Closing the mathematical gap
UW Oshkosh faculty members Judith Hankes, professor of curriculum and instruction, and Stacey Skoning, assistant professor of special education, will present their findings from the Closing the Math Achievement Gap of Native American Students Research Project (CMAG), a collaborative study of 34 teachers from eight school districts who served approximately 350 students with Cognitive Guided Instruction (CGI).
Hankes explained that CGI is one of the few approaches for teaching mathematics that the U.S. department of education recommends and acknowledges. In a CGI classroom, teachers make decisions based on what each child knows and how instruction should be structured to enable that child to learn.
As a faculty member whose expertise lies in elementary and culturally responsive mathematics, Hankes was asked to conduct an investigation to determine why the CGI test indicated that mathematics achievement of Native American students had not improved compared to significant improvement of non-Native American students.
“Investigation into the matter documented that a disproportional number of Native students were identified as learning disabled (LD) and that these students received mathematics instruction in pull-out special education classrooms rather than regular education classrooms,” Hankes said. “In Wisconsin, disproportionate numbers of disadvantaged children from all culture groups identified as LD fail to achieve academic success. However, this problem is not only unique to Wisconsin; it is a problem facing the nation.”
The study is part of collaboration across UW Oshkosh departments and colleges, as well as UW-Whitewater. The study’s main focus and goal was to use CGI to improve the mathematical thought process and understanding of students identified as LD.
Skoning said she came into the project excited about the potential impact it could have.
“The methods being employed had not been studied with children who have disabilities prior to this study and the potential implications were huge,” Skoning said. “Teachers worked to increase their content knowledge as well as change their teaching methods.

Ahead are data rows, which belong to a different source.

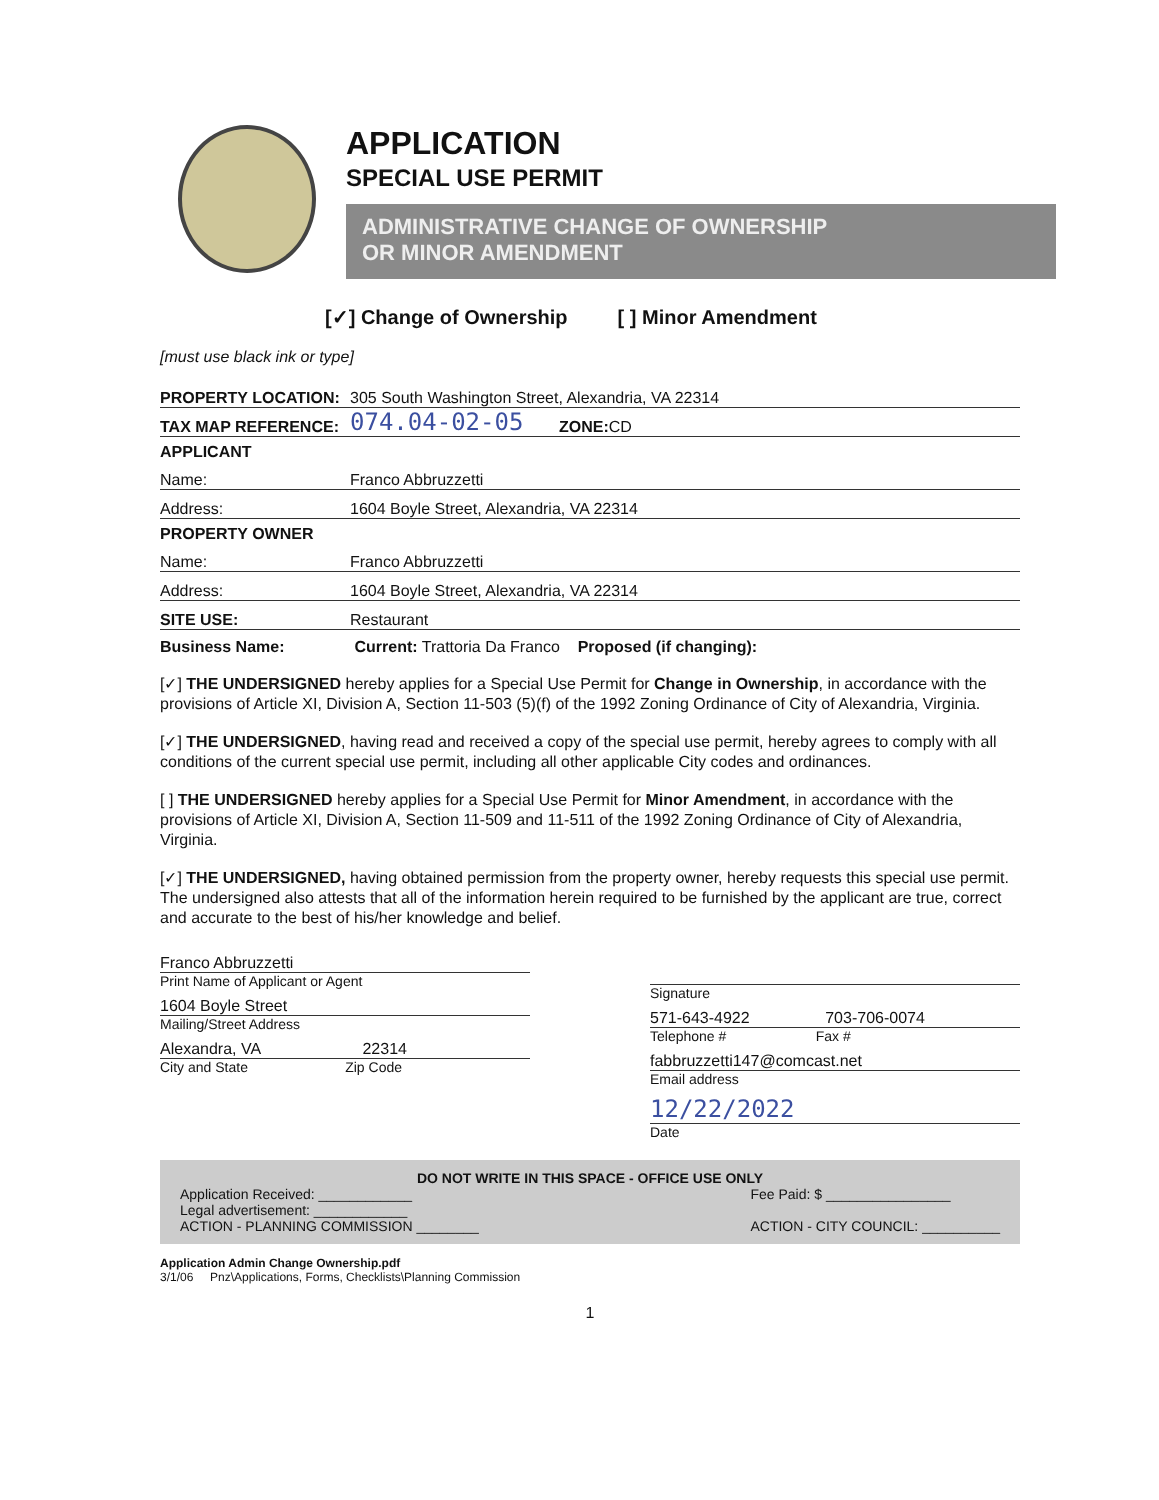APPLICATION
SPECIAL USE PERMIT
ADMINISTRATIVE CHANGE OF OWNERSHIP
OR MINOR AMENDMENT
[✓] Change of Ownership [ ] Minor Amendment
[must use black ink or type]
PROPERTY LOCATION: 305 South Washington Street, Alexandria, VA 22314
TAX MAP REFERENCE: 074.04-02-05 ZONE: CD
APPLICANT
Name: Franco Abbruzzetti
Address: 1604 Boyle Street, Alexandria, VA 22314
PROPERTY OWNER
Name: Franco Abbruzzetti
Address: 1604 Boyle Street, Alexandria, VA 22314
SITE USE: Restaurant
Business Name: Current: Trattoria Da Franco Proposed (if changing):
[✓] THE UNDERSIGNED hereby applies for a Special Use Permit for Change in Ownership, in accordance with the provisions of Article XI, Division A, Section 11-503 (5)(f) of the 1992 Zoning Ordinance of City of Alexandria, Virginia.
[✓] THE UNDERSIGNED, having read and received a copy of the special use permit, hereby agrees to comply with all conditions of the current special use permit, including all other applicable City codes and ordinances.
[ ] THE UNDERSIGNED hereby applies for a Special Use Permit for Minor Amendment, in accordance with the provisions of Article XI, Division A, Section 11-509 and 11-511 of the 1992 Zoning Ordinance of City of Alexandria, Virginia.
[✓] THE UNDERSIGNED, having obtained permission from the property owner, hereby requests this special use permit. The undersigned also attests that all of the information herein required to be furnished by the applicant are true, correct and accurate to the best of his/her knowledge and belief.
Franco Abbruzzetti
Print Name of Applicant or Agent
1604 Boyle Street
Mailing/Street Address
Alexandra, VA 22314
City and State Zip Code
Signature
571-643-4922 703-706-0074
Telephone # Fax #
fabbruzzetti147@comcast.net
Email address
12/22/2022
Date
DO NOT WRITE IN THIS SPACE - OFFICE USE ONLY
Application Received: ____________
Legal advertisement: ____________
ACTION - PLANNING COMMISSION ________
Fee Paid: $ ________________
ACTION - CITY COUNCIL: __________
Application Admin Change Ownership.pdf
3/1/06 Pnz\Applications, Forms, Checklists\Planning Commission
1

The students made very impressive gains in their ability to solve mathematical problems and statistically significant increases in their standardized test scores were found, too.”
An adult nontraditional student experience
Marsha Rossiter, a UWO faculty member in the human services and educational leadership department, also will speak about the educational experience of going back to college. Her research focuses on how returning to the college experience influences the adult nontraditional student’s sense of self and sense of their future potential.

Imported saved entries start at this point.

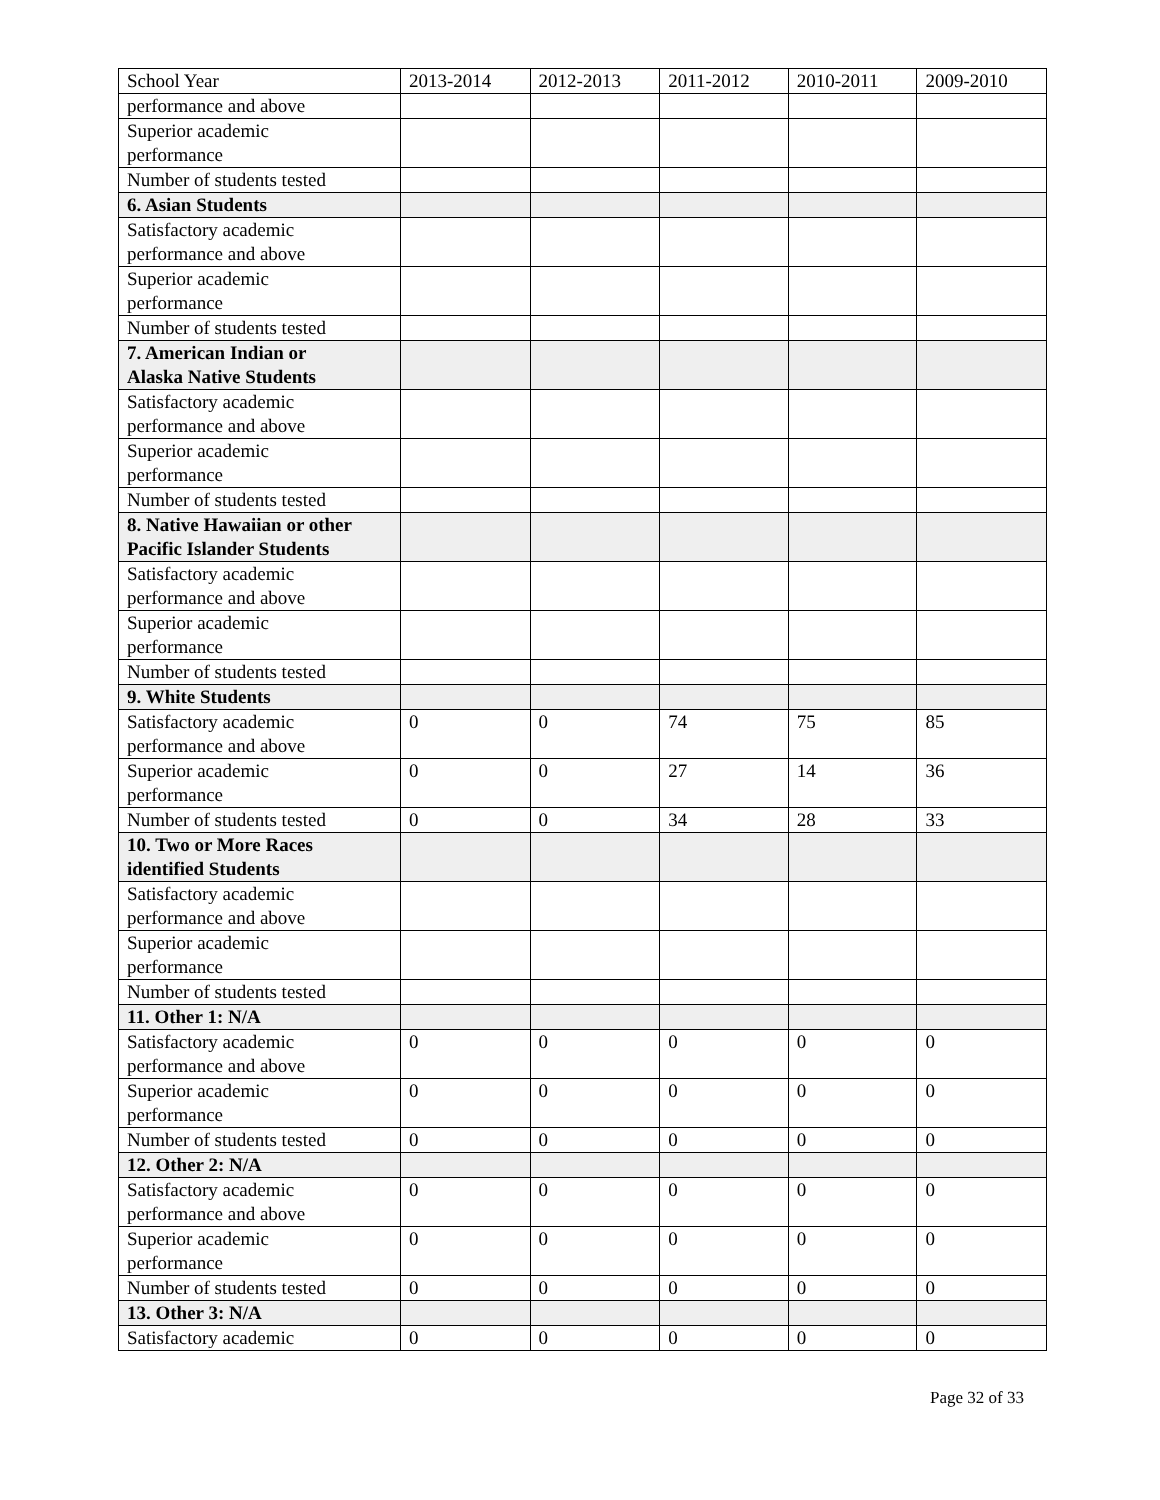| School Year | 2013-2014 | 2012-2013 | 2011-2012 | 2010-2011 | 2009-2010 |
| performance and above | | | | | |
| Superior academic performance | | | | | |
| Number of students tested | | | | | |
| 6. Asian Students | | | | | |
| Satisfactory academic performance and above | | | | | |
| Superior academic performance | | | | | |
| Number of students tested | | | | | |
| 7. American Indian or Alaska Native Students | | | | | |
| Satisfactory academic performance and above | | | | | |
| Superior academic performance | | | | | |
| Number of students tested | | | | | |
| 8. Native Hawaiian or other Pacific Islander Students | | | | | |
| Satisfactory academic performance and above | | | | | |
| Superior academic performance | | | | | |
| Number of students tested | | | | | |
| 9. White Students | | | | | |
| Satisfactory academic performance and above | 0 | 0 | 74 | 75 | 85 |
| Superior academic performance | 0 | 0 | 27 | 14 | 36 |
| Number of students tested | 0 | 0 | 34 | 28 | 33 |
| 10. Two or More Races identified Students | | | | | |
| Satisfactory academic performance and above | | | | | |
| Superior academic performance | | | | | |
| Number of students tested | | | | | |
| 11. Other 1: N/A | | | | | |
| Satisfactory academic performance and above | 0 | 0 | 0 | 0 | 0 |
| Superior academic performance | 0 | 0 | 0 | 0 | 0 |
| Number of students tested | 0 | 0 | 0 | 0 | 0 |
| 12. Other 2: N/A | | | | | |
| Satisfactory academic performance and above | 0 | 0 | 0 | 0 | 0 |
| Superior academic performance | 0 | 0 | 0 | 0 | 0 |
| Number of students tested | 0 | 0 | 0 | 0 | 0 |
| 13. Other 3: N/A | | | | | |
| Satisfactory academic | 0 | 0 | 0 | 0 | 0 |
Page 32 of 33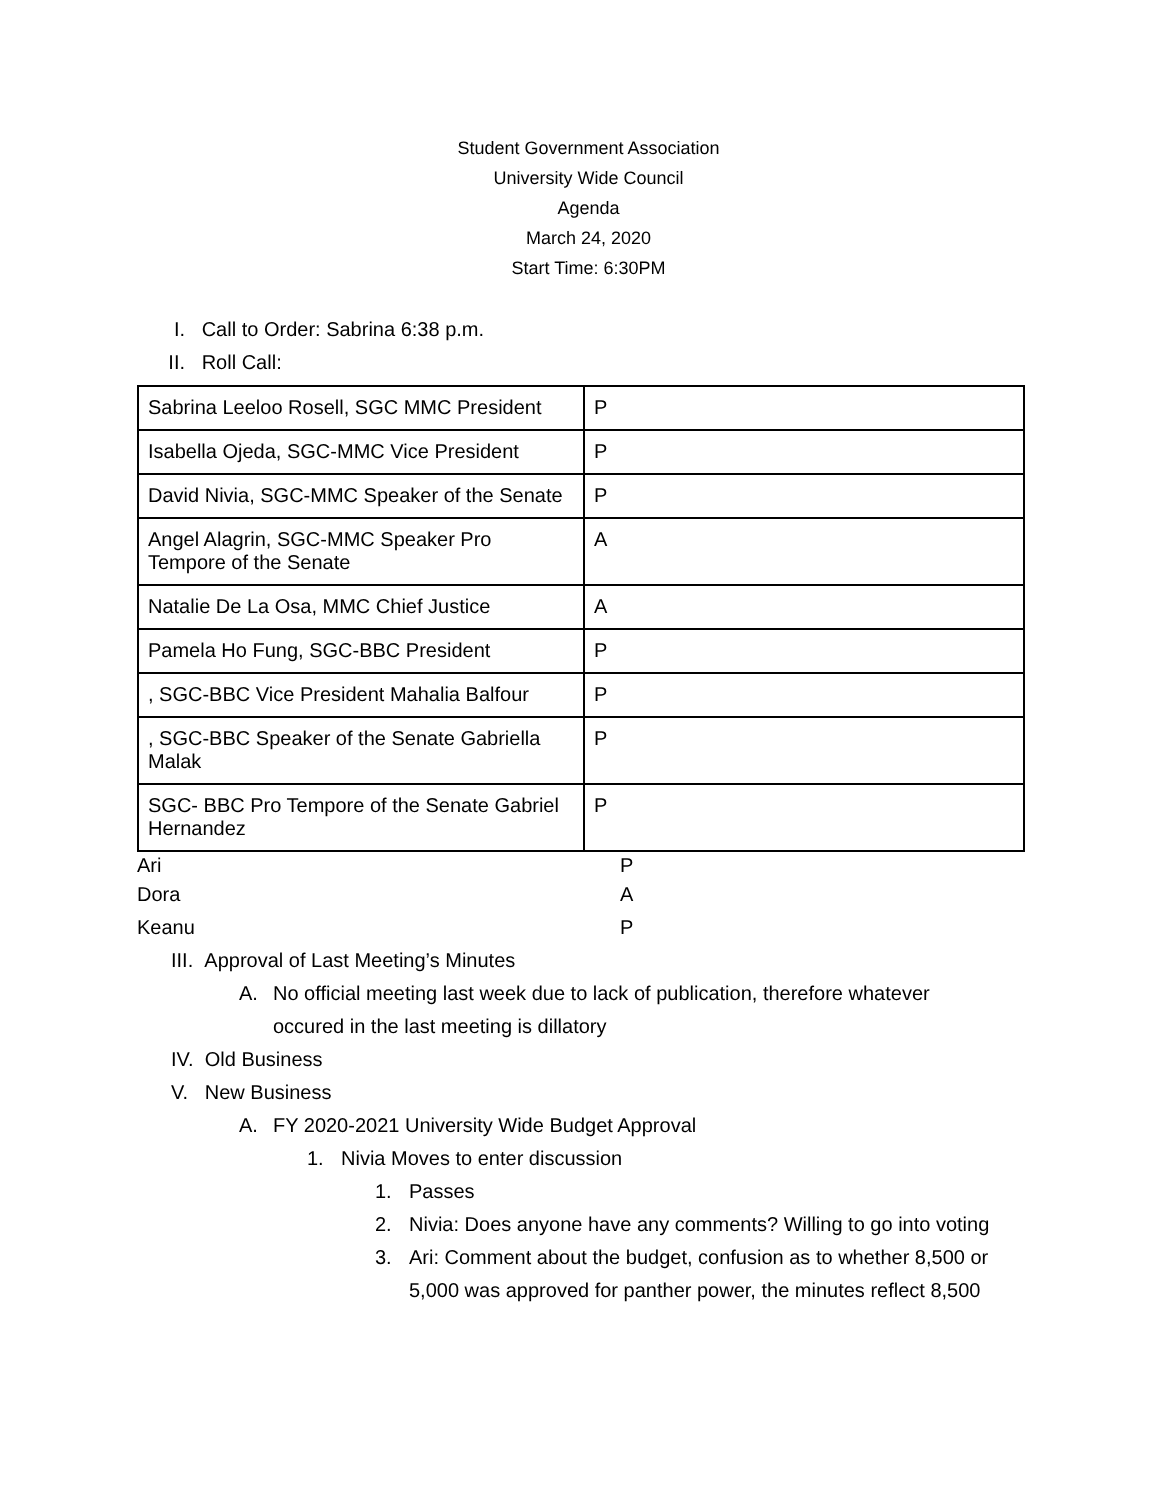Student Government Association
University Wide Council
Agenda
March 24, 2020
Start Time: 6:30PM
I. Call to Order: Sabrina 6:38 p.m.
II. Roll Call:
| Sabrina Leeloo Rosell, SGC MMC President | P |
| Isabella Ojeda, SGC-MMC Vice President | P |
| David Nivia, SGC-MMC Speaker of the Senate | P |
| Angel Alagrin, SGC-MMC Speaker Pro Tempore of the Senate | A |
| Natalie De La Osa, MMC Chief Justice | A |
| Pamela Ho Fung, SGC-BBC President | P |
| , SGC-BBC Vice President Mahalia Balfour | P |
| , SGC-BBC Speaker of the Senate Gabriella Malak | P |
| SGC- BBC Pro Tempore of the Senate Gabriel Hernandez | P |
Ari P
Dora A
Keanu P
III. Approval of Last Meeting’s Minutes
A. No official meeting last week due to lack of publication, therefore whatever
occured in the last meeting is dillatory
IV. Old Business
V. New Business
A. FY 2020-2021 University Wide Budget Approval
1. Nivia Moves to enter discussion
1. Passes
2. Nivia: Does anyone have any comments? Willing to go into voting
3. Ari: Comment about the budget, confusion as to whether 8,500 or
5,000 was approved for panther power, the minutes reflect 8,500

“I approach this research from an adult education perspective, which holds that adult learning differs from childhood learning,” Rossiter explained. “The fundamental differences stem from the maturity level and life experience of the adult learner, and the recognition that adult learning processes are intertwined with adult development.”

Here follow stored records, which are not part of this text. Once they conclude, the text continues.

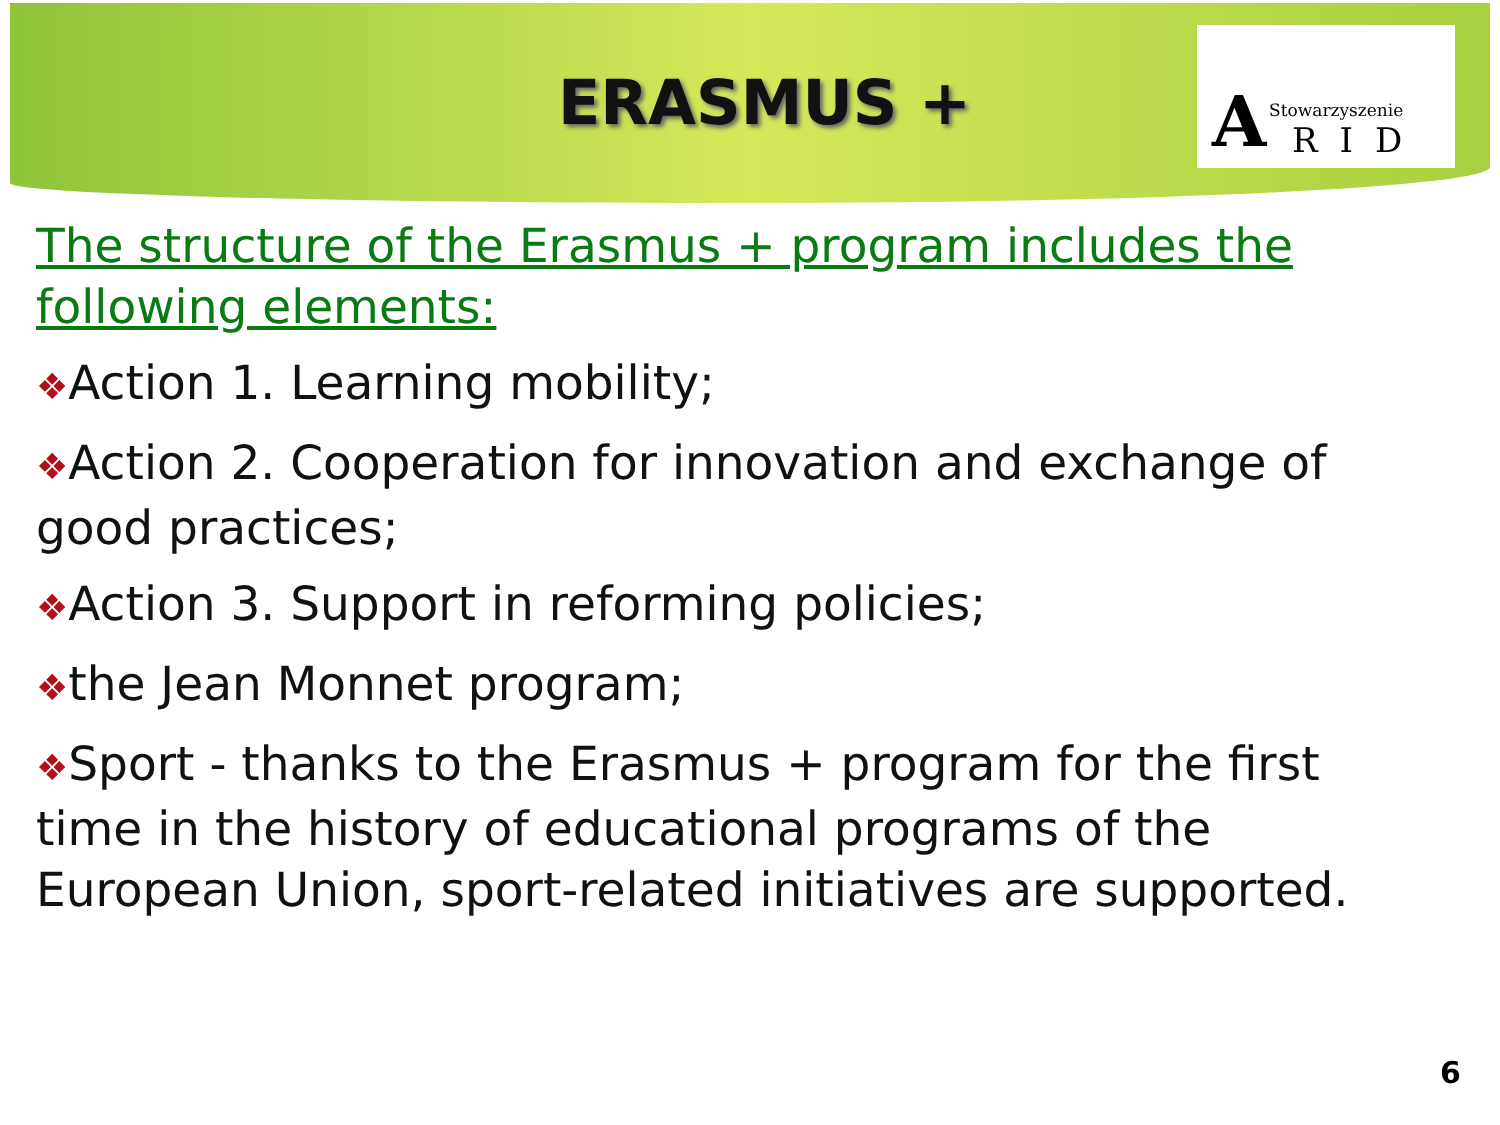ERASMUS +
A Stowarzyszenie
RID
The structure of the Erasmus + program includes the following elements:
❖Action 1. Learning mobility;
❖Action 2. Cooperation for innovation and exchange of good practices;
❖Action 3. Support in reforming policies;
❖the Jean Monnet program;
❖Sport - thanks to the Erasmus + program for the first time in the history of educational programs of the European Union, sport-related initiatives are supported.
6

As an innovative part of her research, Rossiter used student-produced digital stories as data for qualitative analysis. She said that she has been interested in understanding adult students’ stories for many years, whether it be through autobiographical writing or a digital story process.
“The exciting thing about digital stories is that students can be very expressive and very creative—using photos and images, music and their own voice, as well as words,” Rossiter said. “I have not been able to find research that has actually used digital stories as a data set, so it is really quite exciting to explore and determine the best ways to ‘analyze’ the digital story data.”
Research to Reception, a semiannual event hosted by Chancellor Richard H. Wells and the UW Oshkosh Foundation, showcases the breadth of knowledge and depth of UW Oshkosh faculty’s scholarly and creative endeavors.
“The Foundation continues its commitment to promoting and celebrating the scholarly efforts of our academic community,” said Arthur H. Rathjen, UWO Foundation president. “Our goal is to inform, enlighten and engage our community leaders about research activities happening within our colleges, as well as the scholarly activities and endeavors currently managed by our outstanding faculty.”